Esa mentalidad de tribu, creo, es evidente y lógica: no estamos preparados para preocuparnos de todo y todos. Las grandes estructuras sociales son una construcción muy reciente en nuestra historia como especie, que ha pasado la mayor parte de su existencia en preocuparse de su pareja, de sus hijos, de sus ancestros y su pequeña tribu o poblacho. Lo de fuera no interesa y no preocupa porque son simples decorados y pasajeros. Y si alguien se moría a cien kilómetros, ni te enterabas; y si te enterabas, qué. Eran Ellos, Tú estabas bien con los Tuyos.
Seguí autorrepasándome y me di cuenta de que seguía con un poco más de atención las cosas sucedidas en los países en los que había vivido (Irlanda e Italia) que en los de otros. Cosa curiosa, no me identifico en absoluto como irlandés ni italiano. Pero sí me identifico con una persona que conoce más que la media extranjera Irlanda e Italia; en cierto sentido, lo vivido y aprendido allí forma parte de quien soy.
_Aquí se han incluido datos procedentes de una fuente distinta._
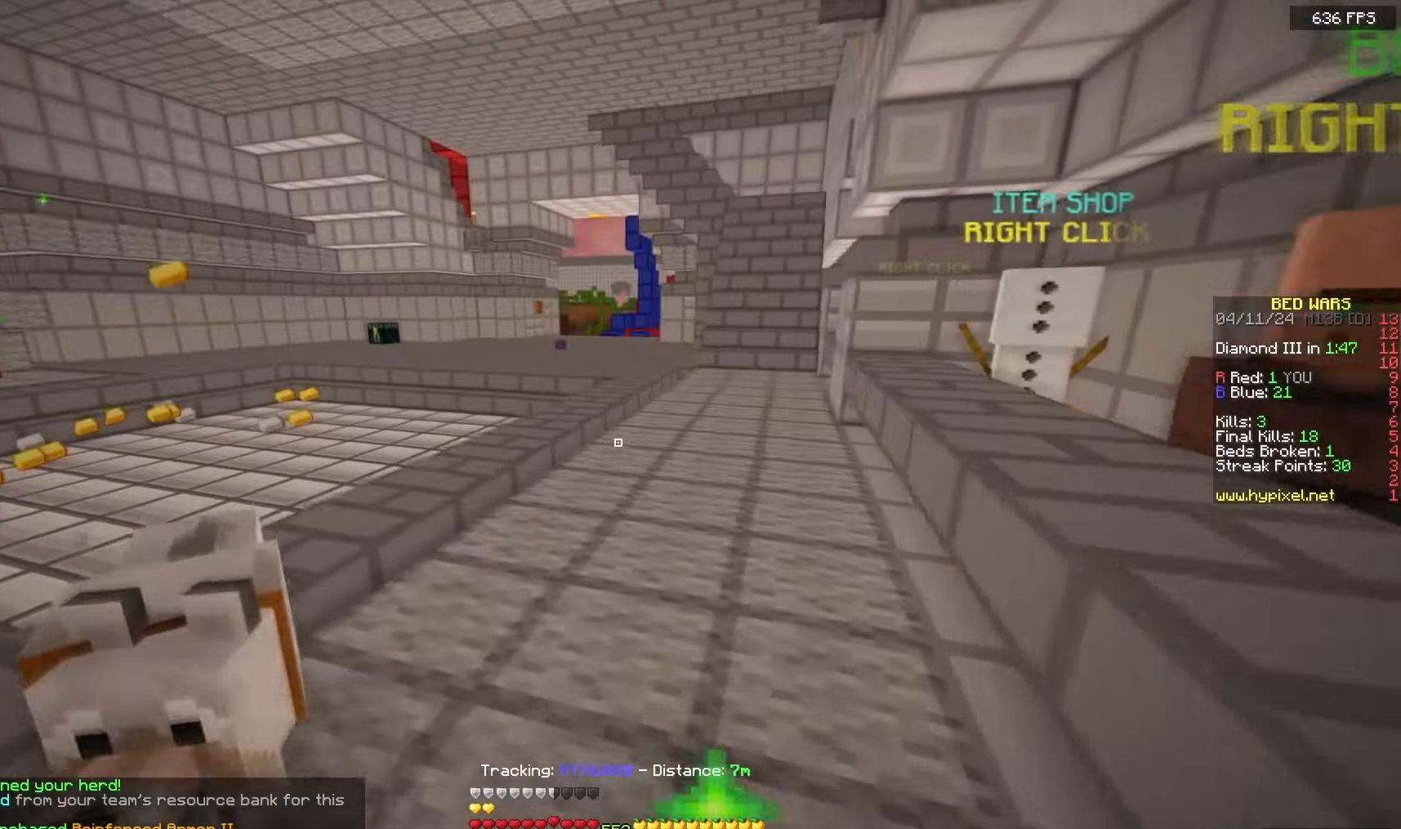
{"keys": ["a", "space", "w"], "mouse": [], "events": [[150, "space", "down"]]}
Sea como sea, si puedo elegir entre la muerte de cualquier persona desconocida en cualquier punto del planeta y mi reloj, elijo siempre, de forma lógica, sacrificar mi reloj. Pero, ante la muerte de cualquier persona desconocida y la pérdida de mi reloj, lo primero apenas me afecta y lo segundo puede joderme durante uno o varios días.
Menuda paradoja.
Escribo esto con relación a los disturbios barceloneses. Veo que mucha gente de mi círculo ha perdido el agarre. Son frecuentes los comentarios “Bueno, mientras pase allí y no aquí…”. Y veo los peligros del desligamiento y la dicotomía España-Catalunya: la segunda ya es “allí”. Se pierde la identificación de tribu. Ya no están, siguiendo mi ejemplo de los círculos concéntricos que aumentan, en el círculo “españoles” sino en el círculo “europeos”. La preocupación es menor y, por ello, la empatía disminuye. Cada vez más, a muchos, una hostia a un catalán es como una hostia a un francés. Ha subido (o bajado, según se mire) un nivel.
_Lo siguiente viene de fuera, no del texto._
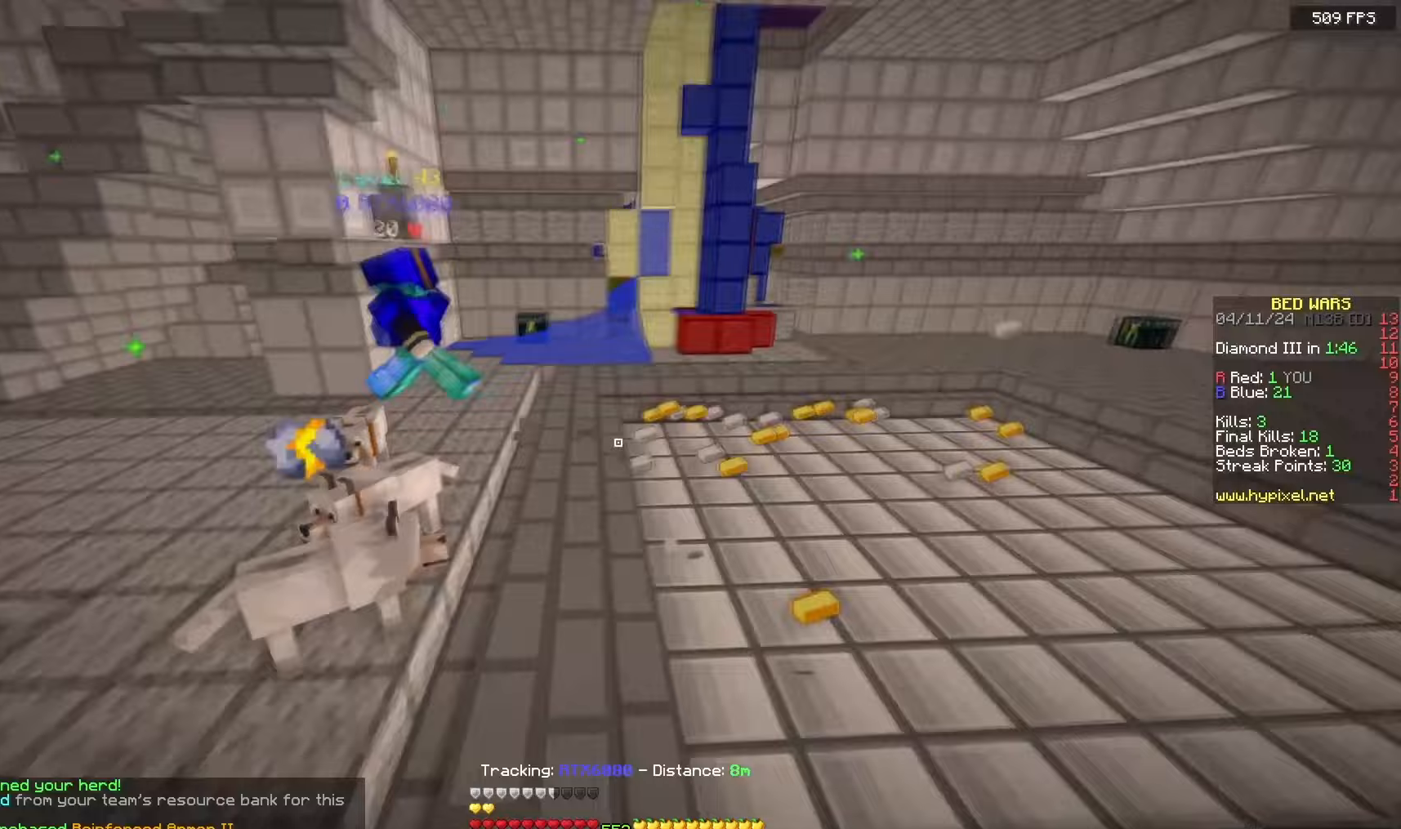
{"keys": ["space", "w"], "mouse": [], "events": [[17, "a", "up"], [67, "a", "down"], [433, "a", "up"]]}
Esta perspectiva probablemente sea celebrada por los separatistas, ya sean catalanistas o españolistas (sí, hay españoles no catalanes que quieren secesión, por uno u otro motivo). Se pierde identificación común. El círculo identitario más próximo que compartían un asturiano y un catalán era el círculo de la españolidad, y ahora pasa a ser el del europeísmo. Y las cosas se alejan, y se rechazan, y nos preocupa menos lo que les pase. Ellos (sean catalanes o españoles) son Ellos, no Nosotros, y lo que les pase Nos afecta menos, así que por qué no darLes un par de hostias.
No es una crítica. No es una solución. No es un reproche. Es una reflexión externa a algo que, si somos sinceros, va a provocar tiempos interesantes. Y ya se sabe qué costumbre tienen esa clase de tiempos.